* Activity
Exactly reproduce the lines from the line that has "[00:03.303]" down to the last line of the entries, inclusive.

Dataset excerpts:
-.-.-

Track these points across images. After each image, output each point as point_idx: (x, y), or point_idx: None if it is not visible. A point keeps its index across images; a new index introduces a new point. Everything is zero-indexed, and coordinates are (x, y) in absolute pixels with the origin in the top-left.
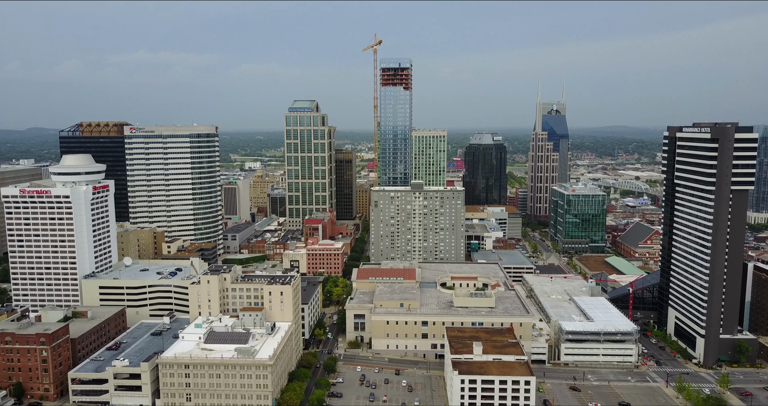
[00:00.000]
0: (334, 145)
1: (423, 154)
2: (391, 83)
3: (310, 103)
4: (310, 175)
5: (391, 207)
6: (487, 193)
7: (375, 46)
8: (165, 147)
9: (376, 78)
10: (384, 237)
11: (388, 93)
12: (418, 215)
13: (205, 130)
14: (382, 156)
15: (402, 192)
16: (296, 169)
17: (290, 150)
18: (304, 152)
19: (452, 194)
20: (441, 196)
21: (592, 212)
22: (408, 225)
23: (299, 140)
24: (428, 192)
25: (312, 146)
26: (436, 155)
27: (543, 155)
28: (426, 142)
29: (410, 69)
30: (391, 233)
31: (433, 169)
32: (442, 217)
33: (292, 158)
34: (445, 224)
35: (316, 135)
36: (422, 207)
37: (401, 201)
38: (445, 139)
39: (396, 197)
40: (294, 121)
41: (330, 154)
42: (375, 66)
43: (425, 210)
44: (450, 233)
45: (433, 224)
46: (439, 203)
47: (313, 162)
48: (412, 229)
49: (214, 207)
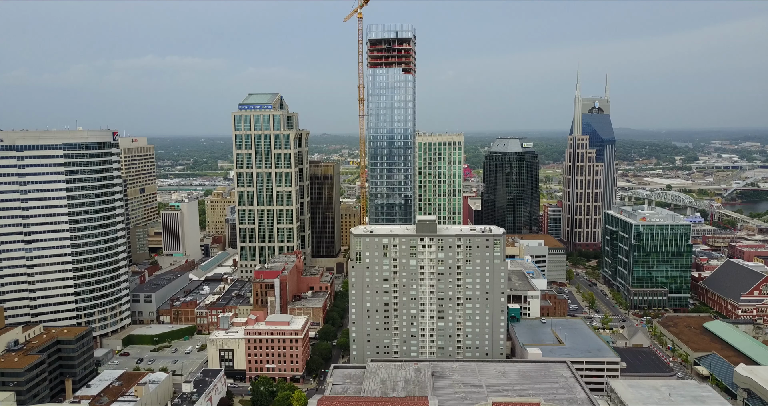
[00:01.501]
0: (306, 155)
1: (431, 167)
2: (384, 63)
3: (270, 98)
4: (270, 200)
5: (384, 262)
6: (514, 215)
7: (359, 10)
8: (21, 164)
9: (361, 56)
10: (372, 314)
11: (380, 78)
12: (430, 276)
13: (92, 138)
14: (372, 171)
15: (402, 237)
16: (249, 192)
17: (241, 164)
18: (260, 167)
19: (485, 241)
20: (467, 244)
21: (672, 249)
22: (412, 292)
23: (253, 150)
24: (446, 237)
25: (273, 158)
26: (449, 169)
27: (583, 166)
28: (435, 151)
29: (413, 42)
30: (385, 306)
31: (444, 189)
32: (470, 279)
33: (243, 177)
34: (474, 290)
35: (278, 142)
36: (436, 262)
37: (401, 251)
38: (461, 146)
39: (393, 246)
40: (246, 122)
41: (300, 168)
42: (359, 38)
43: (441, 267)
44: (483, 305)
45: (455, 291)
46: (463, 255)
47: (274, 181)
48: (420, 299)
49: (110, 251)
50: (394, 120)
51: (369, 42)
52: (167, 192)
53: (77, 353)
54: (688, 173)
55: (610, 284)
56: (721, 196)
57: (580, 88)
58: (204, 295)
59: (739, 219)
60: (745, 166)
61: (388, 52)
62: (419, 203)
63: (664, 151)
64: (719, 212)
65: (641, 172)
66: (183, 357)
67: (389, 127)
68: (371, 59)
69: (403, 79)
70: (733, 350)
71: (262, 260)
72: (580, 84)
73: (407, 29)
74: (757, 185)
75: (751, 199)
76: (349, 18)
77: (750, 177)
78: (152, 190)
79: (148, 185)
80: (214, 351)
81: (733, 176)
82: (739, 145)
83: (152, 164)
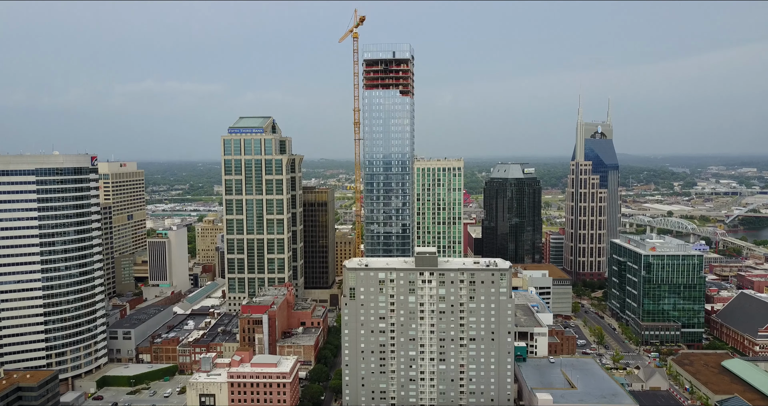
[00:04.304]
0: (300, 181)
1: (430, 194)
2: (380, 85)
3: (262, 121)
4: (260, 229)
5: (380, 299)
6: (516, 243)
7: (354, 30)
8: None
9: (357, 78)
10: (367, 356)
11: (376, 100)
12: (430, 314)
13: (67, 163)
14: (368, 197)
15: (400, 271)
16: (239, 220)
17: (230, 191)
18: (251, 194)
19: (490, 276)
20: (471, 279)
21: (684, 281)
22: (411, 332)
23: (243, 176)
24: (448, 271)
25: (264, 184)
26: (448, 196)
27: (586, 192)
28: (434, 177)
29: (411, 62)
30: (381, 347)
31: (444, 216)
32: (474, 317)
33: (233, 204)
34: (478, 329)
35: (270, 168)
36: (437, 299)
37: (399, 287)
38: (461, 172)
39: (389, 281)
40: (236, 147)
41: (293, 195)
42: (355, 59)
43: (442, 304)
44: (488, 346)
45: (457, 331)
46: (467, 291)
47: (265, 208)
48: (419, 340)
49: (86, 284)
50: (392, 144)
51: (365, 62)
52: (160, 218)
53: (40, 401)
54: (687, 199)
55: (618, 317)
56: (723, 222)
57: (582, 113)
58: (188, 330)
59: (745, 247)
60: (745, 192)
61: (384, 73)
62: (418, 231)
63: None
64: (724, 240)
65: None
66: (161, 401)
67: (386, 152)
68: (367, 81)
69: (400, 102)
70: (756, 393)
71: (252, 292)
72: (582, 109)
73: (405, 49)
74: (759, 211)
75: (753, 225)
76: (344, 38)
77: (751, 203)
78: (141, 217)
79: (137, 211)
80: (194, 396)
81: (733, 202)
82: (736, 171)
83: (141, 190)
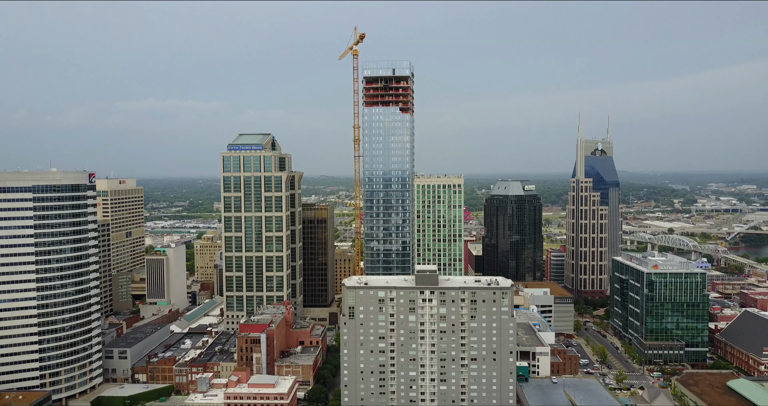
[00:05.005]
0: (299, 198)
1: (430, 211)
2: (380, 102)
3: (261, 138)
4: (259, 247)
5: (379, 318)
6: (517, 261)
7: (354, 47)
8: None
9: (357, 95)
10: (366, 377)
11: (375, 117)
12: (431, 334)
13: (65, 180)
14: (368, 214)
15: (400, 289)
16: (237, 237)
17: (229, 208)
18: (249, 211)
19: (492, 295)
20: (472, 298)
21: (687, 299)
22: (411, 352)
23: (242, 193)
24: (449, 290)
25: (263, 201)
26: (448, 213)
27: (587, 210)
28: (434, 194)
29: (411, 80)
30: (381, 367)
31: (444, 234)
32: (475, 336)
33: (231, 221)
34: (479, 349)
35: (269, 185)
36: (438, 318)
37: (399, 306)
38: (462, 189)
39: (389, 300)
40: (236, 163)
41: (293, 212)
42: (355, 76)
43: (443, 324)
44: (490, 366)
45: (458, 351)
46: (468, 310)
47: (264, 226)
48: (420, 360)
49: (81, 302)
50: (391, 161)
51: (365, 80)
52: (160, 235)
53: None
54: (688, 216)
55: (620, 335)
56: (724, 239)
57: (582, 130)
58: (185, 350)
59: (747, 264)
60: (745, 209)
61: (384, 90)
62: (418, 248)
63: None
64: (725, 257)
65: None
66: None
67: (386, 169)
68: (367, 98)
69: (400, 119)
70: None
71: (250, 311)
72: (582, 126)
73: (405, 66)
74: (760, 229)
75: (754, 243)
76: (344, 56)
77: (752, 220)
78: (140, 234)
79: (136, 228)
80: None
81: (733, 219)
82: (735, 188)
83: (140, 207)
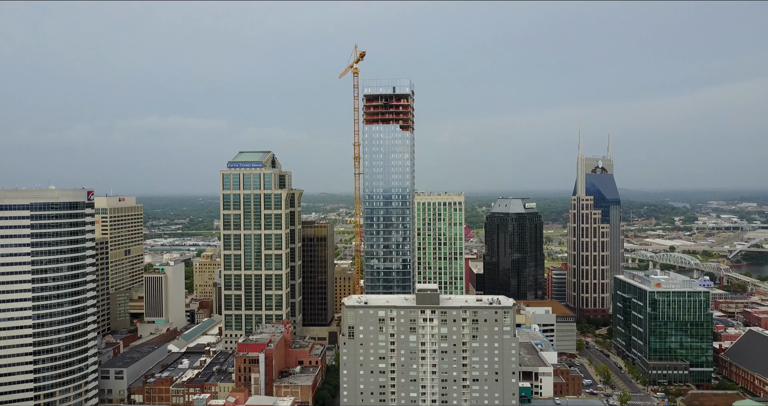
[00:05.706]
0: (299, 216)
1: (431, 228)
2: (380, 119)
3: (262, 156)
4: (258, 265)
5: (380, 338)
6: (518, 279)
7: (355, 65)
8: None
9: (357, 112)
10: (366, 398)
11: (376, 135)
12: (432, 354)
13: (63, 198)
14: (368, 232)
15: (401, 309)
16: (236, 255)
17: (228, 225)
18: (249, 229)
19: (494, 314)
20: (473, 318)
21: (691, 318)
22: (412, 373)
23: (242, 211)
24: (450, 309)
25: (263, 219)
26: (449, 230)
27: (588, 227)
28: (435, 211)
29: (411, 98)
30: (381, 388)
31: (445, 252)
32: (477, 357)
33: (230, 239)
34: (481, 369)
35: (269, 202)
36: (439, 338)
37: (400, 326)
38: (462, 206)
39: (390, 319)
40: (235, 181)
41: (292, 230)
42: (355, 94)
43: (444, 344)
44: (492, 387)
45: (460, 371)
46: (470, 330)
47: (263, 244)
48: (420, 381)
49: (78, 321)
50: (392, 179)
51: (365, 97)
52: (159, 252)
53: None
54: (689, 234)
55: (624, 355)
56: (726, 257)
57: (583, 148)
58: (182, 369)
59: (750, 282)
60: (746, 227)
61: (385, 108)
62: (418, 266)
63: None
64: (728, 275)
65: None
66: None
67: (386, 187)
68: (367, 116)
69: (401, 137)
70: None
71: (249, 330)
72: (582, 144)
73: (405, 84)
74: (761, 247)
75: (756, 261)
76: (344, 74)
77: (753, 238)
78: (139, 252)
79: (135, 246)
80: None
81: (735, 237)
82: (736, 206)
83: (140, 224)
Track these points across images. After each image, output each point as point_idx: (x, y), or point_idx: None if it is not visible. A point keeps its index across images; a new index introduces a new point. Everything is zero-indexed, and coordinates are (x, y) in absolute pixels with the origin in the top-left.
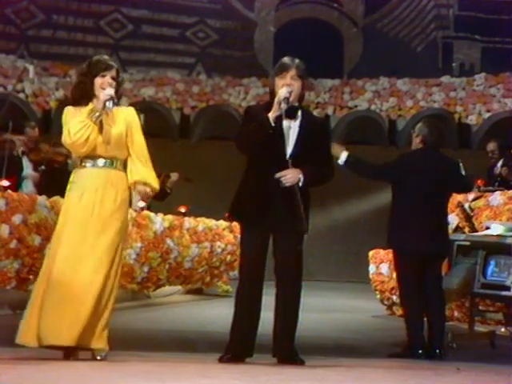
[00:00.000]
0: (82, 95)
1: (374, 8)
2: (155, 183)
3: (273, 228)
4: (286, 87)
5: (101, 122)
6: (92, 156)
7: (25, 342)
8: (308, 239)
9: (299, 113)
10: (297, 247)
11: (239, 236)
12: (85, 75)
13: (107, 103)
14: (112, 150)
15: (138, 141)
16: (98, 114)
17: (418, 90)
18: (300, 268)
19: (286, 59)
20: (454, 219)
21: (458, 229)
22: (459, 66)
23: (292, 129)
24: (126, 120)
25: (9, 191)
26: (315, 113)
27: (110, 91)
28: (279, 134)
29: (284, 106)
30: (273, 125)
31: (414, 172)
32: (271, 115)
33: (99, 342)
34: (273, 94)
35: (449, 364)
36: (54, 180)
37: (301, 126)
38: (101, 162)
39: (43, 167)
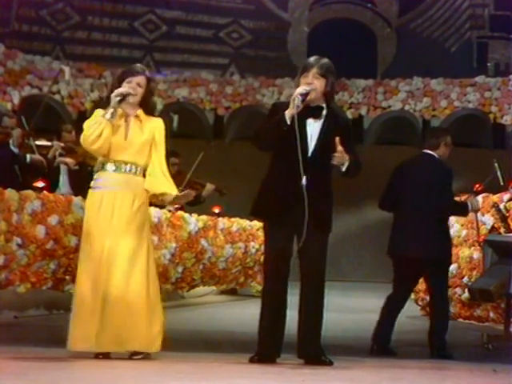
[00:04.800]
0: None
1: (408, 8)
2: (175, 190)
3: (297, 227)
4: (303, 85)
5: (127, 127)
6: (115, 160)
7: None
8: (342, 240)
9: (324, 112)
10: (321, 246)
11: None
12: (116, 82)
13: (116, 99)
14: (134, 155)
15: (161, 152)
16: (110, 110)
17: (452, 90)
18: (323, 267)
19: (310, 58)
20: (489, 220)
21: (493, 229)
22: (494, 66)
23: (315, 128)
24: (153, 130)
25: (45, 192)
26: (348, 113)
27: (121, 89)
28: (302, 133)
29: (298, 101)
30: (288, 122)
31: (404, 178)
32: (287, 113)
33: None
34: None
35: (485, 365)
36: (83, 179)
37: (323, 126)
38: (123, 167)
39: (76, 167)
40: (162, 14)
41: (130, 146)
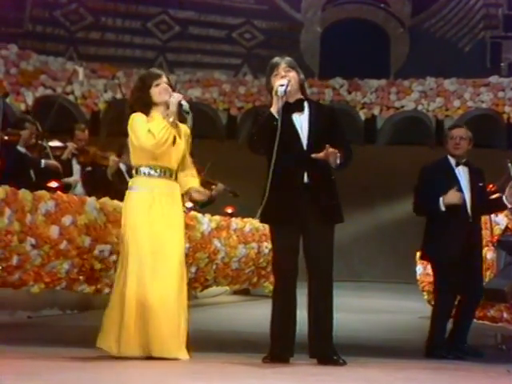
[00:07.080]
0: (143, 107)
1: (421, 8)
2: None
3: (302, 224)
4: (280, 79)
5: (175, 135)
6: (159, 166)
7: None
8: (354, 240)
9: (305, 104)
10: (327, 242)
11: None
12: (140, 90)
13: (183, 103)
14: (176, 161)
15: (188, 157)
16: (172, 116)
17: (465, 90)
18: (331, 263)
19: (274, 59)
20: (502, 220)
21: (506, 230)
22: (508, 66)
23: (303, 122)
24: (186, 137)
25: (58, 192)
26: (361, 113)
27: (178, 95)
28: (291, 129)
29: (281, 92)
30: (276, 117)
31: None
32: (273, 108)
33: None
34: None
35: (498, 366)
36: (99, 180)
37: (310, 117)
38: (166, 172)
39: (89, 168)
40: (174, 14)
41: (176, 151)
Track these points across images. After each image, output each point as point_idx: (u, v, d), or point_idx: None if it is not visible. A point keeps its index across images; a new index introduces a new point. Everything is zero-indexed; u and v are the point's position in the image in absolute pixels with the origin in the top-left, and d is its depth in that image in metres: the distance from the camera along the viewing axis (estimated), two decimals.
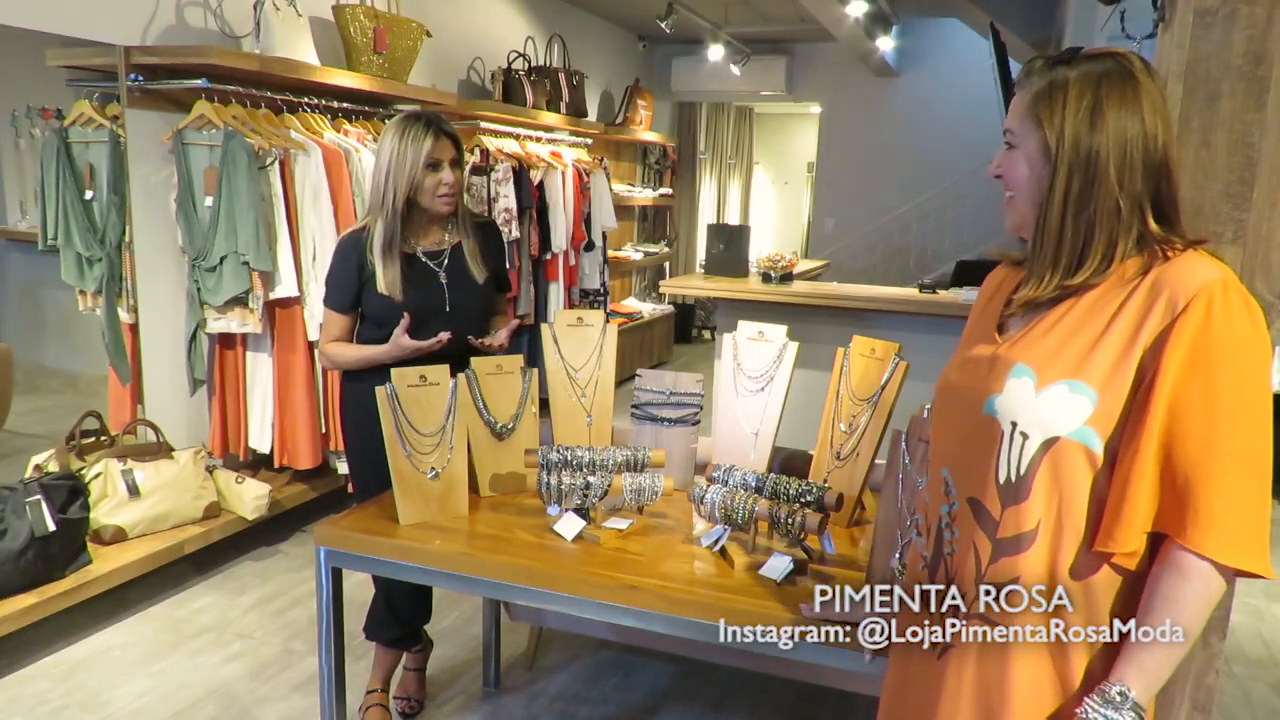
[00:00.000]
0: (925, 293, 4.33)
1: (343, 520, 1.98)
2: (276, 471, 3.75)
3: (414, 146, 2.17)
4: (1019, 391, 1.12)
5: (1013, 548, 1.12)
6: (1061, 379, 1.09)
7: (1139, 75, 1.11)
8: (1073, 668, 1.10)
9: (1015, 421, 1.11)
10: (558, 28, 6.30)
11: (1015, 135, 1.18)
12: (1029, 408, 1.10)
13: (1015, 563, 1.11)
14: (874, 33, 6.75)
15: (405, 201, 2.21)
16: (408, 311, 2.22)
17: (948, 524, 1.20)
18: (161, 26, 3.39)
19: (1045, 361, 1.12)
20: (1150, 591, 1.08)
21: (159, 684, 2.68)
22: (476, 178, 4.72)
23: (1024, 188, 1.18)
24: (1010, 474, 1.11)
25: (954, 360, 1.29)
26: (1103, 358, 1.08)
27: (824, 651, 1.56)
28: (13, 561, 2.67)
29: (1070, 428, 1.08)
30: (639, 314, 7.11)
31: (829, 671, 2.21)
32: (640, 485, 1.96)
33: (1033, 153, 1.15)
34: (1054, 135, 1.12)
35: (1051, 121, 1.12)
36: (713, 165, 9.40)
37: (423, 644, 2.63)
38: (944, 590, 1.19)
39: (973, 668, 1.15)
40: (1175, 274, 1.08)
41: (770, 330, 2.19)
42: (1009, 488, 1.11)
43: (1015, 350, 1.16)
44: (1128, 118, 1.10)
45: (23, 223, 3.52)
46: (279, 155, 3.39)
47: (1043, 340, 1.14)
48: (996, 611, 1.12)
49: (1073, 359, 1.10)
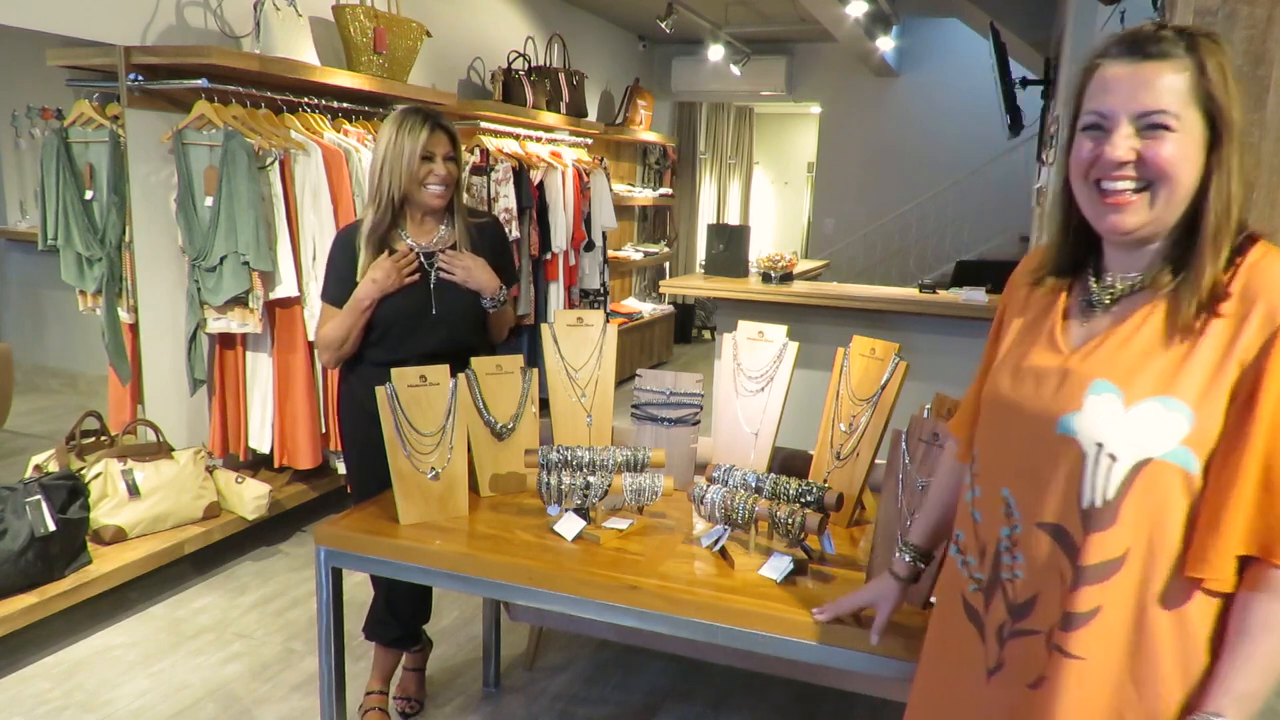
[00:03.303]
0: (925, 293, 4.33)
1: (343, 520, 1.98)
2: (276, 471, 3.75)
3: (410, 138, 2.18)
4: (1103, 409, 1.03)
5: (1097, 575, 1.04)
6: (1152, 395, 1.01)
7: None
8: (1165, 700, 1.04)
9: (1100, 442, 1.02)
10: (558, 28, 6.30)
11: (1176, 117, 1.02)
12: (1117, 427, 1.02)
13: (1099, 591, 1.04)
14: (874, 33, 6.75)
15: (400, 193, 2.22)
16: (391, 310, 2.23)
17: (1008, 547, 1.13)
18: (161, 26, 3.39)
19: (1130, 375, 1.03)
20: (1244, 616, 1.01)
21: (159, 684, 2.68)
22: (476, 178, 4.72)
23: (1186, 177, 1.04)
24: (1096, 498, 1.03)
25: (1001, 367, 1.19)
26: (1196, 372, 1.01)
27: (824, 651, 1.56)
28: (13, 561, 2.67)
29: (1165, 448, 1.00)
30: (639, 314, 7.11)
31: (829, 671, 2.21)
32: (640, 485, 1.96)
33: (1203, 138, 1.03)
34: (1232, 119, 1.02)
35: (1230, 102, 1.02)
36: (713, 165, 9.40)
37: (422, 644, 2.63)
38: (1005, 616, 1.13)
39: (1053, 700, 1.07)
40: (1267, 280, 1.01)
41: (770, 330, 2.19)
42: (1094, 513, 1.03)
43: (1090, 364, 1.07)
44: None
45: (23, 223, 3.52)
46: (279, 155, 3.40)
47: (1122, 352, 1.06)
48: (1078, 642, 1.05)
49: (1163, 373, 1.02)
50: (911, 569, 1.46)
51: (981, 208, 7.85)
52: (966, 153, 7.77)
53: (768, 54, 8.04)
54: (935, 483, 1.47)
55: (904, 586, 1.47)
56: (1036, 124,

-.-.-

* Solution for this exercise
[00:03.303]
0: (925, 293, 4.33)
1: (343, 520, 1.98)
2: (276, 471, 3.75)
3: (410, 138, 2.18)
4: (1103, 409, 1.03)
5: (1097, 575, 1.04)
6: (1152, 395, 1.01)
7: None
8: (1165, 700, 1.04)
9: (1100, 442, 1.02)
10: (558, 28, 6.30)
11: (1176, 117, 1.02)
12: (1117, 427, 1.02)
13: (1099, 591, 1.04)
14: (874, 33, 6.75)
15: (400, 193, 2.22)
16: (391, 310, 2.23)
17: (1008, 547, 1.13)
18: (161, 26, 3.39)
19: (1130, 375, 1.03)
20: (1244, 616, 1.01)
21: (159, 684, 2.68)
22: (476, 178, 4.72)
23: (1186, 177, 1.04)
24: (1096, 498, 1.03)
25: (1001, 367, 1.19)
26: (1196, 372, 1.01)
27: (824, 651, 1.56)
28: (13, 561, 2.67)
29: (1165, 448, 1.00)
30: (639, 314, 7.11)
31: (829, 671, 2.21)
32: (640, 485, 1.96)
33: (1203, 138, 1.03)
34: (1232, 119, 1.02)
35: (1230, 102, 1.02)
36: (713, 165, 9.40)
37: (422, 644, 2.63)
38: (1005, 616, 1.13)
39: (1053, 700, 1.07)
40: (1267, 280, 1.01)
41: (770, 330, 2.19)
42: (1094, 513, 1.03)
43: (1090, 364, 1.07)
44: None
45: (23, 223, 3.52)
46: (279, 155, 3.40)
47: (1122, 352, 1.06)
48: (1078, 642, 1.05)
49: (1163, 373, 1.02)
50: (911, 569, 1.46)
51: (981, 208, 7.85)
52: (966, 153, 7.77)
53: (768, 54, 8.04)
54: (935, 483, 1.47)
55: (904, 586, 1.47)
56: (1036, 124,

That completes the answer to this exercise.